Nel 1550 rimanevano solo cinque monaci. Nel 1786 il campanile
crollò travolgendo il tetto, e finì per diventare
una cava di pietre e colonne per gli edifici della zona. Da circa
un secolo molti lavori di mantenimento consentono di ammirare
un eccezionale esempio di eleganza ed armonia.
Anche a Bagno Vignoni qualcosa di inconsueto ci aspetta.
Protagonista del paese è l'enorme
vasca rettangolare piena d'acqua termale solforosa. Le proprietà
curative di queste acque erano conosciute fin dal tempo dei romani
e si dice che anche Santa Caterina da Siena curò una forma
di tubercolosi e Lorenzo de' Medici l'artrite. Poiché ora
nella vasca non ci può più immergere e la voglia
di un bagno ormai è diventata pressante, ci dirigiamo velocemente
a Saturnia.
Alle
Cascate del Molino troviamo la folla, tutti i turisti dei paraggi
sembra si siano radunati qui. Nonostante la temperatura, sui dieci/quindici
gradi, sono tutti in costume da bagno e quelli fuori posto siamo
noi, rivestiti come siamo da maglioni, giacconi e scarpe.
Cerchiamo un posto libero, via i vestiti e giù nell'acqua
azzurro latte. Il benessere è immediato. La temperatura
più che perfetta.
L'acqua scorre in un fossato largo circa un metro, in certi punti
corre così veloce che bisogna aggrapparsi per non essere
trascinati dalla corrente, cosa non facile poiché le pareti
ed il fondo sono scivolosi per le sostanze che vi si depositano.

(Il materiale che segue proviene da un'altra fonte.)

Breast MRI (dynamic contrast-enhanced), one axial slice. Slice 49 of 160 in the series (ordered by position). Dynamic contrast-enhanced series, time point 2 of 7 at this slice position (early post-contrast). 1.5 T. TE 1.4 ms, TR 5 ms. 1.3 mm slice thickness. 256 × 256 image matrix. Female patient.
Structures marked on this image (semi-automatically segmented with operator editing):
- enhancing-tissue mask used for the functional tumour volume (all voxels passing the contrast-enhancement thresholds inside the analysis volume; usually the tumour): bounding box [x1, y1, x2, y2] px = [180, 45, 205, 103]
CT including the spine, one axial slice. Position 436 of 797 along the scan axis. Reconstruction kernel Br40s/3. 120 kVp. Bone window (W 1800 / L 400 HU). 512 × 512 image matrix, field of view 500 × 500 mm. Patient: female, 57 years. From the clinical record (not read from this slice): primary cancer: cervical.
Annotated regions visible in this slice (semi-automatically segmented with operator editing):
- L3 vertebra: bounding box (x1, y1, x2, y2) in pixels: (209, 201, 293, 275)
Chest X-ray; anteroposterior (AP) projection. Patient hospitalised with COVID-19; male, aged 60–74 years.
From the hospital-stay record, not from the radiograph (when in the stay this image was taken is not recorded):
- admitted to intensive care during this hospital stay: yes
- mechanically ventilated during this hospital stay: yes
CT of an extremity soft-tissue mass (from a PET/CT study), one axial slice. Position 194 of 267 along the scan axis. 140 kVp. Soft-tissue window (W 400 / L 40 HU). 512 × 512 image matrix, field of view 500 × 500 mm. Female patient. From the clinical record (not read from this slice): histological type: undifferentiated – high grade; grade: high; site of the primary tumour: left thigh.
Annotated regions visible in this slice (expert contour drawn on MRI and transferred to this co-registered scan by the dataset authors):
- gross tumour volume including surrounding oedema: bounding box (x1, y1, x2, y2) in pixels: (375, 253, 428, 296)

Il fossato è poco fondo e stando comodamente seduti la
testa rimane fuori dall'acqua. Ad un certo punto il terreno fa
un salto ed il rivolo diventa una cascata di una decina di metri.
Alla base della cascatella i depositi calcarei hanno formato una
serie concentrica di vaschette a ventaglio dove immergersi è
un piacere impagabile.
Sarà il bagno, ma l'appetito è gigantesco, un'ottima
occasione per gustare una fumante ribollita, seguita da
saporita carne di cinghiale accompagnata dal tipico Brunello.
E per finire, cantucci con il vin santo.